Snowbird season is almost here. But before you pack your shorts and gold clubs, brush up on the rules about border crossings, out-of-province time allowances, and travel insurance basics. Over the next few weeks we’ll be reminding you of the updates you need to make to keep your winter vacation hassle free. Stay with us.
First of all: the U.S. allows you to be a visitor in the country for up to six months per calendar year; that means between January 1 and December 31 of the same year. That can be in one continuous stretch or an aggregation of shorter visits. But you’re only a visitor, no work, no business. And don’t try to run your six month allotments end to end to stretch out your stay beyond six months: border agents will assume you’re spending more time in the U.S. than in Canada and, that’s a no no.
Each province has its own rules about how long you can stay out of your home province and still retain your right to government-funded medicare. Stay out too long, and you can lose that right, in which case you will need to re-establish your residency by staying in your province for at least three months. During that time, you will be without medicare. Here are the rules in a nutshell, although there are some additional allowances in some provinces. We’ll update you on those in coming weeks.
- In B.C., Alberta, Saskatchewan, Manitoba, Quebec, Nova Scotia, PEI, NWT, Nunavut and Yukon, you are allowed to be out of the province/territory for 182 days per calendar year. That can be in one stretch or several shorter trips.
- In New Brunswick, you are allowed to be out for a total of 182 days in any consecutive 12-month period. That’s different than a calendar year and it means you can overlap from one year to the next.

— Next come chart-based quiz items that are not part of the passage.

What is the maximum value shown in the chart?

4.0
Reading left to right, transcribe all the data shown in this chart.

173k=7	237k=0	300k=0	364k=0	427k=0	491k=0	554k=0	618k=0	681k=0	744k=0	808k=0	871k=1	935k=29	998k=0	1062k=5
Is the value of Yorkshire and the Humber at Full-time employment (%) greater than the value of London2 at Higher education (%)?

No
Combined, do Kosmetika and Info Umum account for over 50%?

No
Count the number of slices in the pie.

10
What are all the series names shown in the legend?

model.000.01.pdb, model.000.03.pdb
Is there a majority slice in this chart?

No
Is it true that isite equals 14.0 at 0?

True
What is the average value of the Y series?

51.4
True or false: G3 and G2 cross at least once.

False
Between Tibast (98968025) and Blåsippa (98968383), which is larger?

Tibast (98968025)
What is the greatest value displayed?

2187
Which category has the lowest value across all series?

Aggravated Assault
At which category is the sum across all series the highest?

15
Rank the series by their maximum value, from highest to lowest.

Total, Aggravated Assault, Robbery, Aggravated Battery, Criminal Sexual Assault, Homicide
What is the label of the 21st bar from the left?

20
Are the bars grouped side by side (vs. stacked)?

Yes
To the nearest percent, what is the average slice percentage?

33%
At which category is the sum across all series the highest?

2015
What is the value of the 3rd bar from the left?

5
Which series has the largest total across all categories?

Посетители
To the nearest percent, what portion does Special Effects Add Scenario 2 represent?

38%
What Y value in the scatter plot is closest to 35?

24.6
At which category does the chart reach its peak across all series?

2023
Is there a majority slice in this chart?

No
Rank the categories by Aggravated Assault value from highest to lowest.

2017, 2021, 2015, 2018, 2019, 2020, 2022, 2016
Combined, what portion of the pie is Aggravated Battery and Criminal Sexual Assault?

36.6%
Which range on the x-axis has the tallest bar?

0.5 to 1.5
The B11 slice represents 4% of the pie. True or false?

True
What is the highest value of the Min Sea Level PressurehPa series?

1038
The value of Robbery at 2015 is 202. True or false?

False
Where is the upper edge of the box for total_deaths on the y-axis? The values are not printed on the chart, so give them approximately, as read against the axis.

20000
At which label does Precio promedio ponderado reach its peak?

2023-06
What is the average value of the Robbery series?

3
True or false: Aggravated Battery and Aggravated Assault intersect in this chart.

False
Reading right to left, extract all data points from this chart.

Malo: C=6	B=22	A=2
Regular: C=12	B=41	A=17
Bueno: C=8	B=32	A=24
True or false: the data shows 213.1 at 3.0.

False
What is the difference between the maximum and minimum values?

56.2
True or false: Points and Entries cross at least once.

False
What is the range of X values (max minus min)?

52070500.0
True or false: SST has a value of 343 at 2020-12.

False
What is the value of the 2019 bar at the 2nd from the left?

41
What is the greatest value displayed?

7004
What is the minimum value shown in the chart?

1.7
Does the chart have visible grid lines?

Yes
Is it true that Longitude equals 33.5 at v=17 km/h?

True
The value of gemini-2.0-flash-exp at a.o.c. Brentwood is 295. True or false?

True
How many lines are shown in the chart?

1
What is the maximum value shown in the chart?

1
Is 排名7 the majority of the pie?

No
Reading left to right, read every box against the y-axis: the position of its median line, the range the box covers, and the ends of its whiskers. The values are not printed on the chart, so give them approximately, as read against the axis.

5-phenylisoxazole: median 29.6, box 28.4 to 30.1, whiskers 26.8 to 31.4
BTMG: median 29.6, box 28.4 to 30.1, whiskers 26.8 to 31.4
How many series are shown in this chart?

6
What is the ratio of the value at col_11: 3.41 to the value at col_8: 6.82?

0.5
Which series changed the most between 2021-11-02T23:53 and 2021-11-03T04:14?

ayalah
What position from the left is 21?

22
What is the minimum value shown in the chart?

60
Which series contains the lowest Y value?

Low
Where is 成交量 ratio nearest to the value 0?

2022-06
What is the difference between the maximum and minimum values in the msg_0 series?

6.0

- In Ontario you are allowed to be out of the province for a total of 212 days (seven months) in any consecutive 12-month period. You can also overlap from one year to the next.
- In Newfoundland, you can be out of the province for up to eight months in any consecutive 12-month period.
And about travel insurance: you need a minimum of $1 million of medical expense coverage (many plans offer more than that), a repatriation benefit that will pay for your return to a hospital in your province by air ambulance if medically necessary, direct payment by the insurer to the hospitals and doctors that took care of you outside of Canada, coverage of expenses to bring a family member or relative to your bedside if medically necessary, and coverage of all medical and hospitals bills needed to treat your emergency.
But remember, out-of-country travel insurance will only pay for unforeseen, unexpected medical emergencies, not for medical services you planned before leaving Canada, not for elective or non-emergency care, and not for continuing care of your emergency once you are stabilized and medically able to return home.
Remember these basic rules, and your winter vacation will be a lot more enjoyable and stress free.